Feb 082013

This article on TechDirt summarizes a recent brouhaha that recently broke out in a corner of the Internet I tend to haunt with other lawyers and cyberlaw professionals and has started to percolate into the mainstream.  The upshot is that someone is upset that other people have reposted her tweets without her permission and control, and she is convinced this is legally wrongful.  So convinced is she, in fact, that she keeps threatening to sue a number of them who have used these tweets to comment on her erroneous legal theory, which only stokes further interest in criticizing her as even more observers come to note that the law is not, in fact, on her side.  (TechDirt’s analysis does a decent job explaining why.)

It is easy to be tempted to join in the mocking of this person’s very public tantrums, and to be sure, threatening litigation is not to be taken lightly.  Doing so, particularly when cloaked in legal ignorance, is ripe for justifiable criticism.
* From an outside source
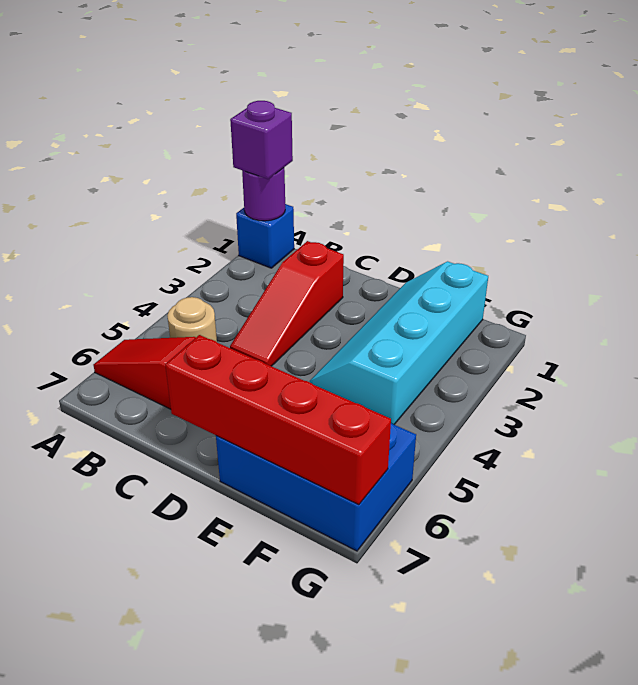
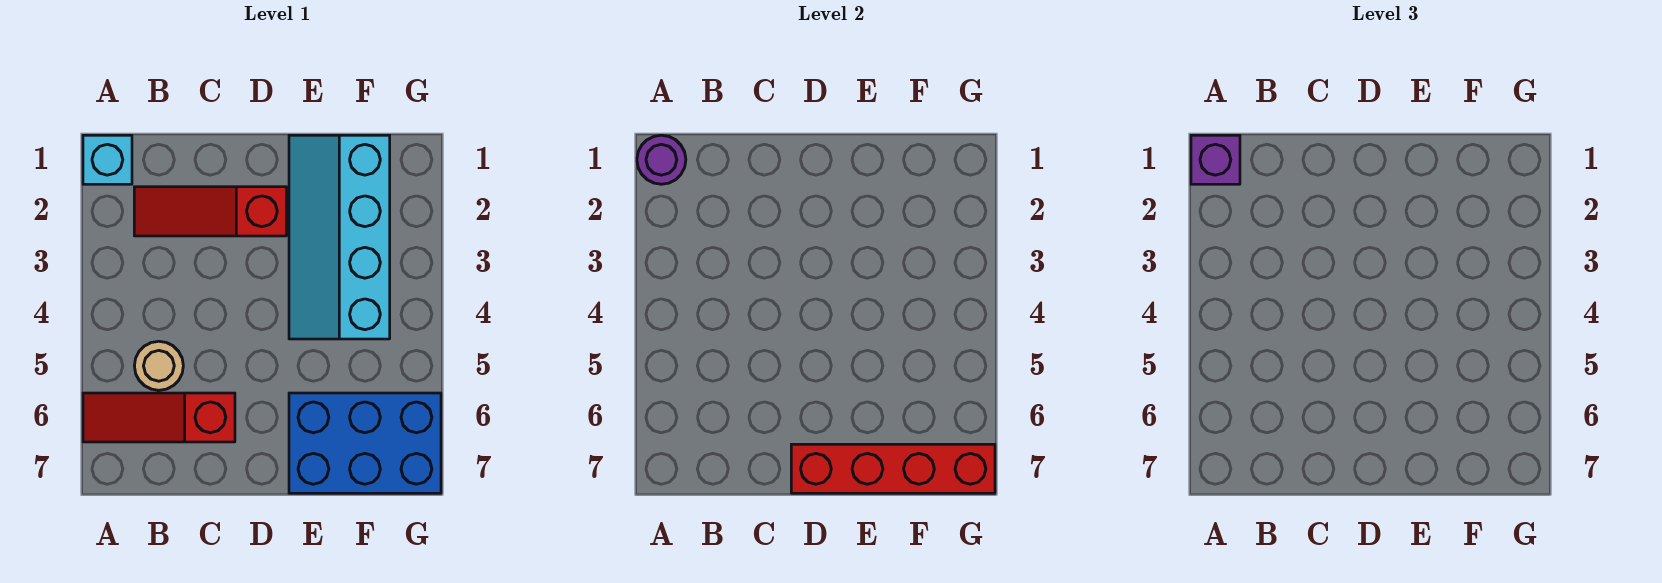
blue brick A1 level 1 -> cyan brick A1 level 1
red slope C2:C4 level 1 top 2 -> red slope B2:D2 level 1 top D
But while the exhibition of personal arrogance begs the schadenfreude of public censure, the underlying problem it can reveal is not.  The reality is that for me and my cyberlaw peers, we are so inured to how this area of law “works” (to the extent that it does) we tend to forget how foreign it is to most laypeople (and even many other lawyers), for whom its mystical mechanations can be really terrifying.  This sort of knowledge gap isn’t good for anyone.  That’s how we end up with bad law.

The answer naturally cannot be to modify the law to fit its common misperceptions.  Sometimes the law is what it is for very good reasons, or at least reasons that cannot simply be discounted, even if those reasons aren’t intuitively obvious to a layperson.  We can’t use common misapprehensions as the pillars upon which law should be based.  In fact, when we have done so in recent years, often in response to technology (another complex system that can be scary to those who don’t understand it), the end result has been law that so overreacts that it creates more problems while failing to properly solve any.

At the same time, however, rather than mocking those who don’t understand the law, those who do understand it should be endeavoring to explain it.  Let’s get everyone on the same page to understand how law works and why, so we can all work together to fix it when it doesn’t.  After all, in a democracy law should belong to everyone, not just the rarified few specially trained to understand it.

Of course, the above sympathetic sentiment is directed at those who would be willing to learn.  It’s not a moral failing to not know everything about the law, but it is to not care whether one does or not before proceeding with bumptious legal threats or dangerously inapt policy advocacy.  Those who would seek to use the law as a weapon without bothering to learn how it operates are justly entitled to whatever chastisement they get.